» **EXERCISE PROMPT**:
What follows is a set of entries. Give them again exactly, without the pictures.

(Drawing revision comparisons)

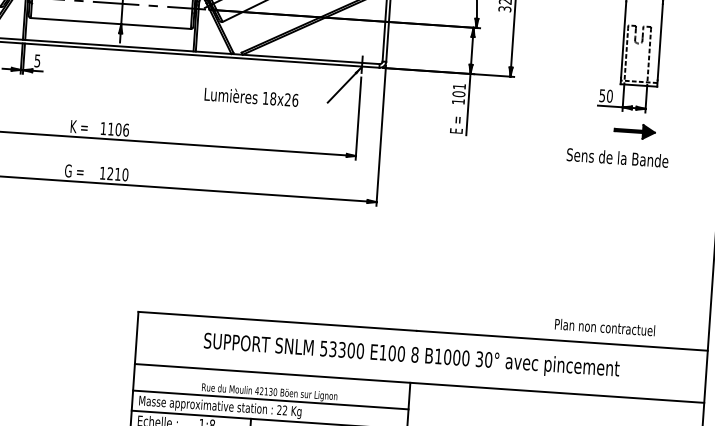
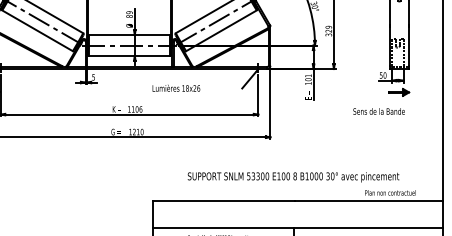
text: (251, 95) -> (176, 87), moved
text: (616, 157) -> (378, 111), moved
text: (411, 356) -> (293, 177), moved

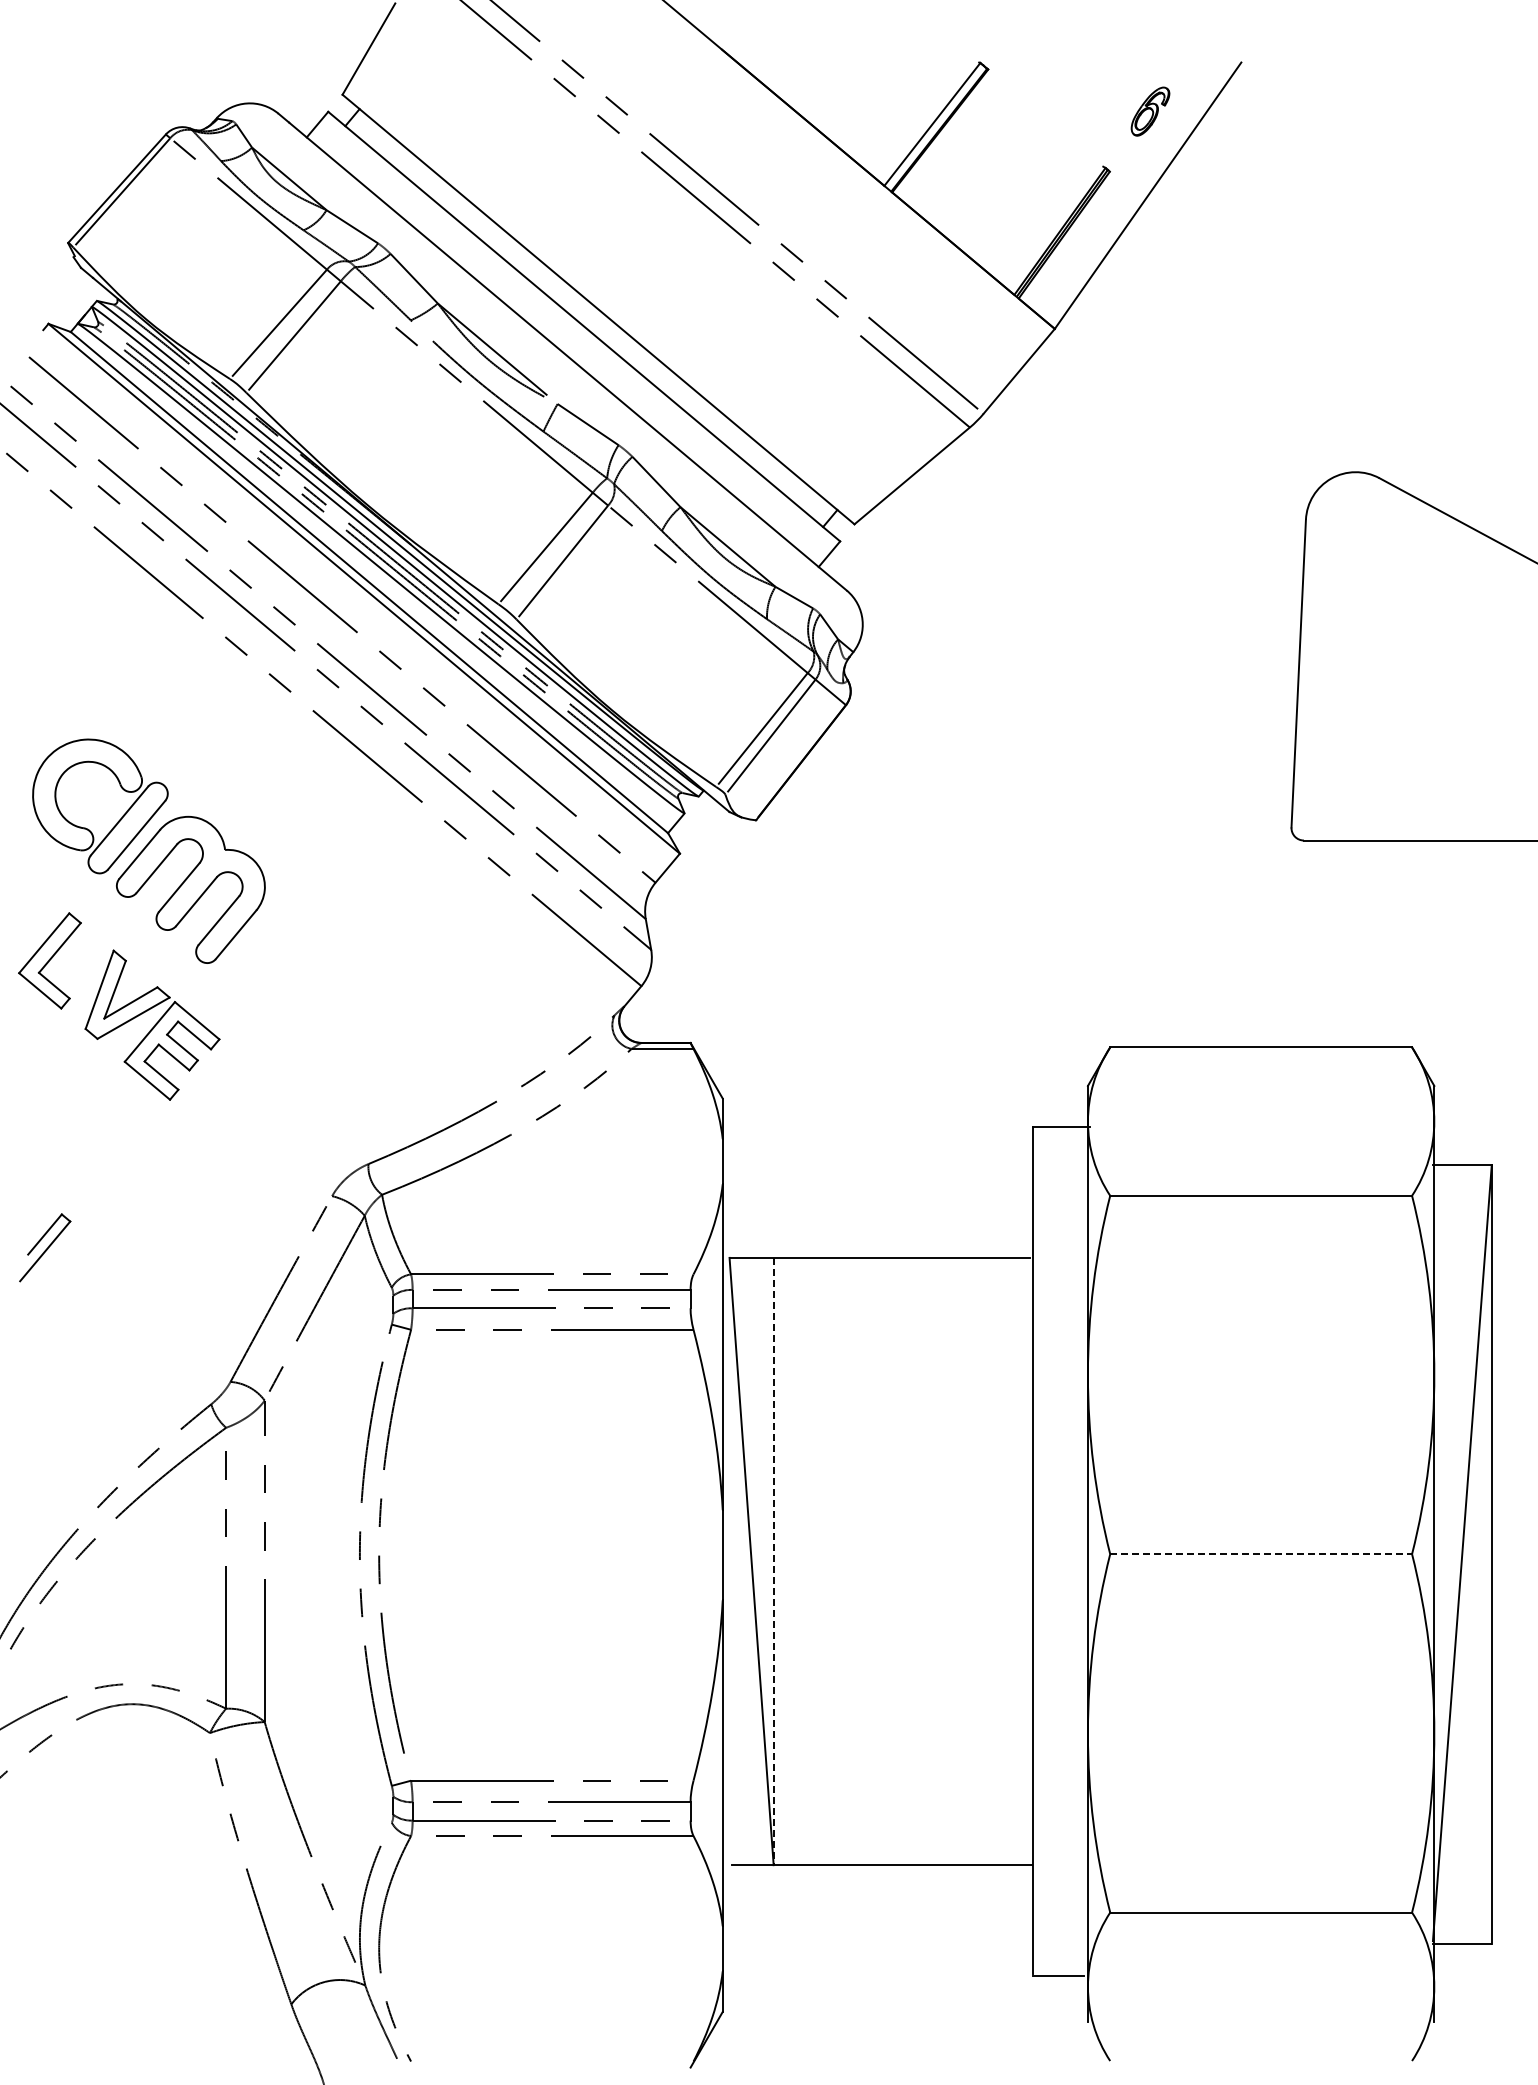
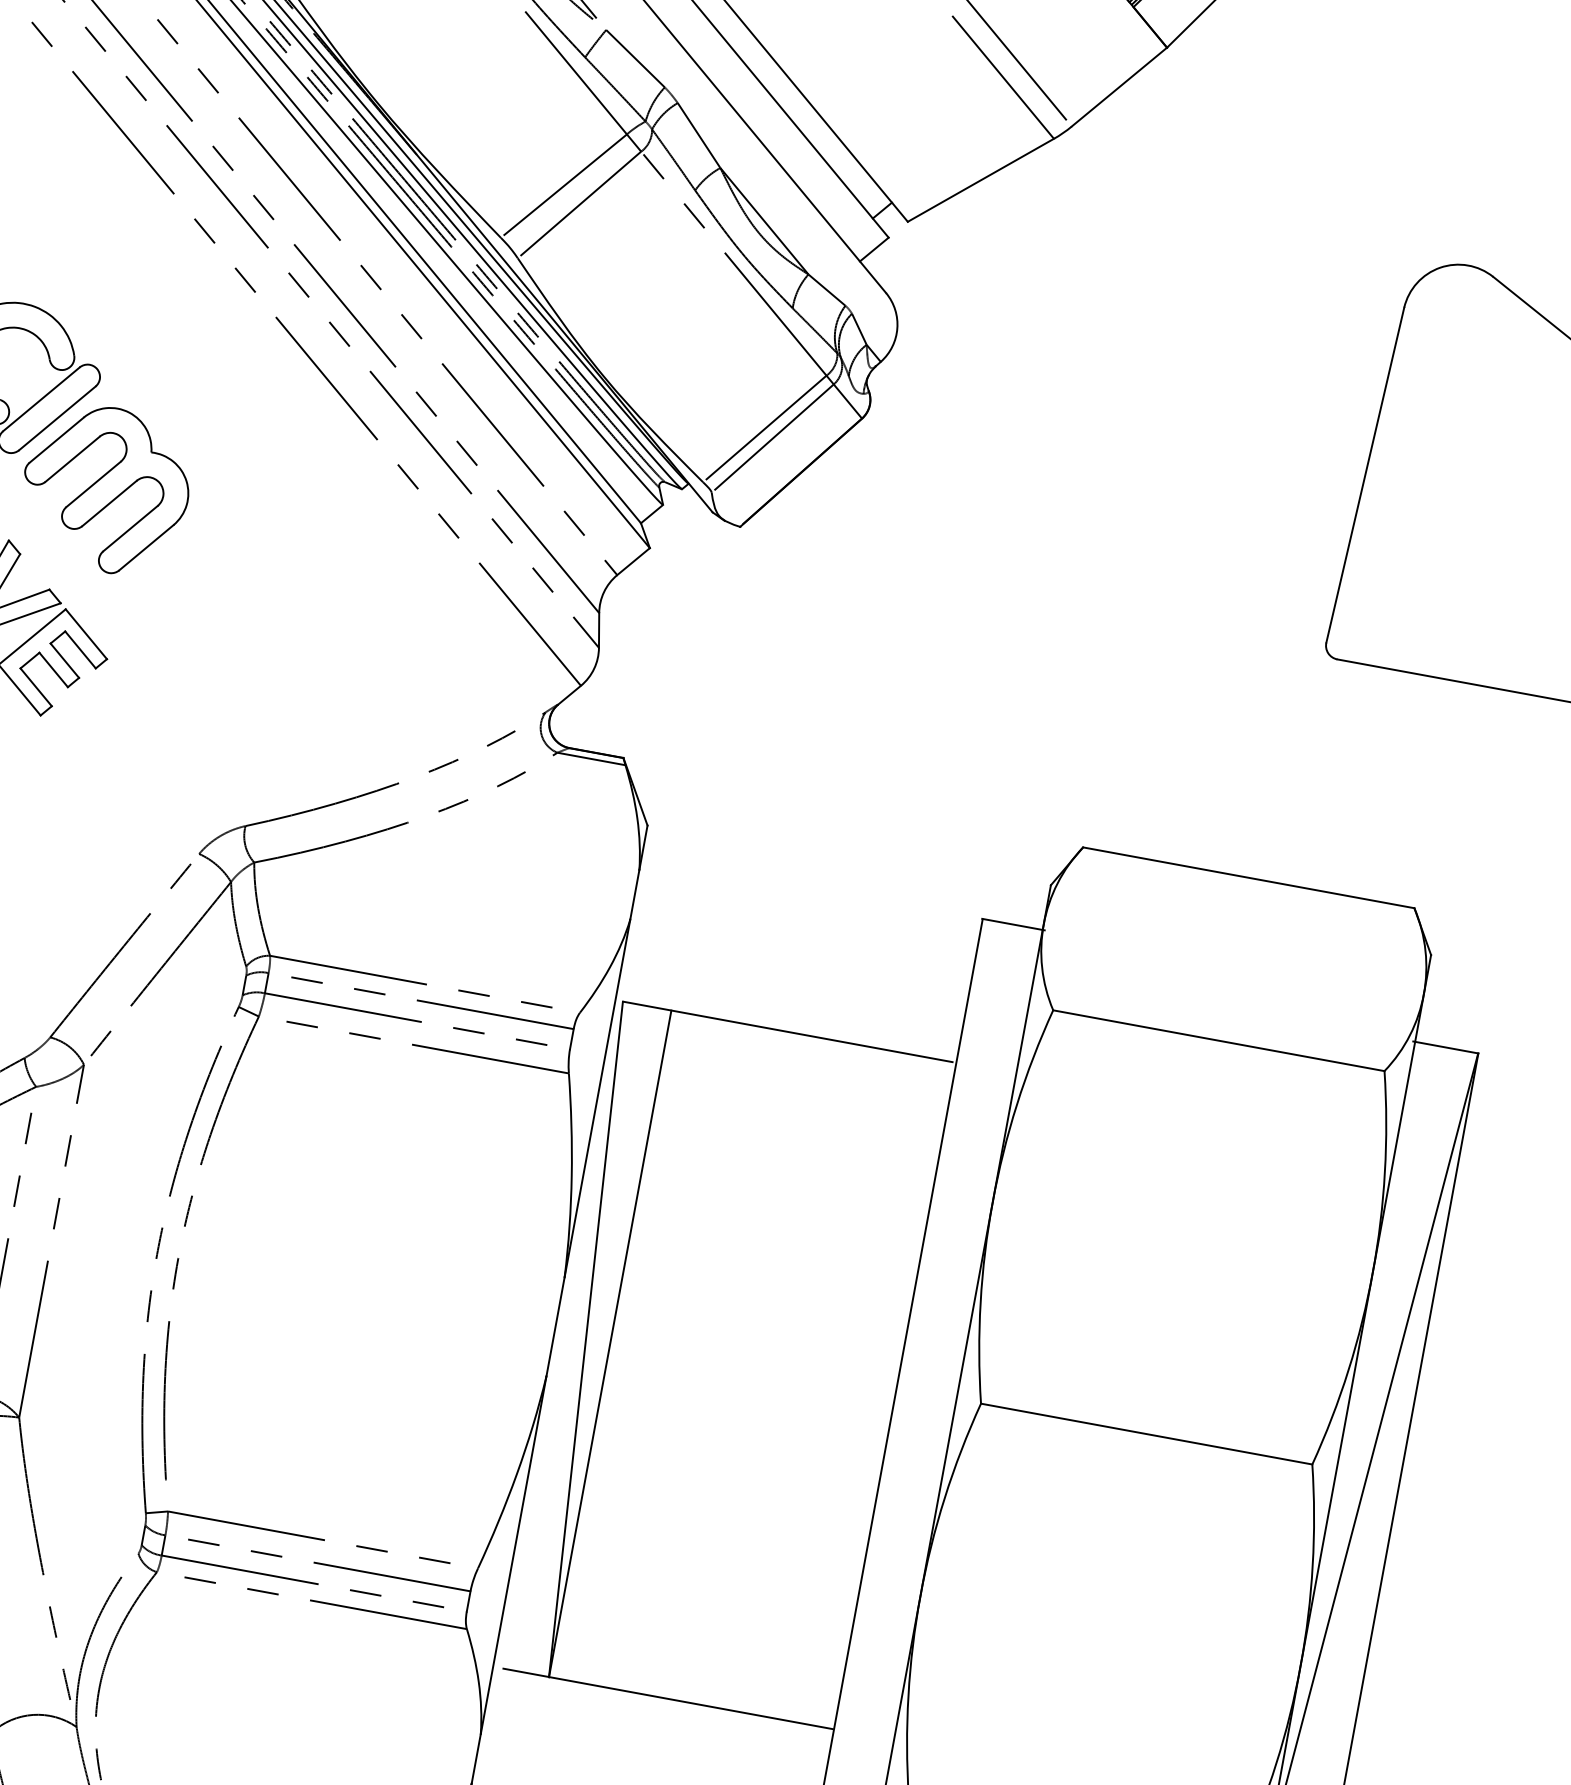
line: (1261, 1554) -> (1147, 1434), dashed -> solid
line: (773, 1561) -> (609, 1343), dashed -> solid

» **RESPONSE**:
text: (251, 95) -> (176, 87), moved
text: (616, 157) -> (378, 111), moved
text: (411, 356) -> (293, 177), moved

line: (1261, 1554) -> (1147, 1434), dashed -> solid
line: (773, 1561) -> (609, 1343), dashed -> solid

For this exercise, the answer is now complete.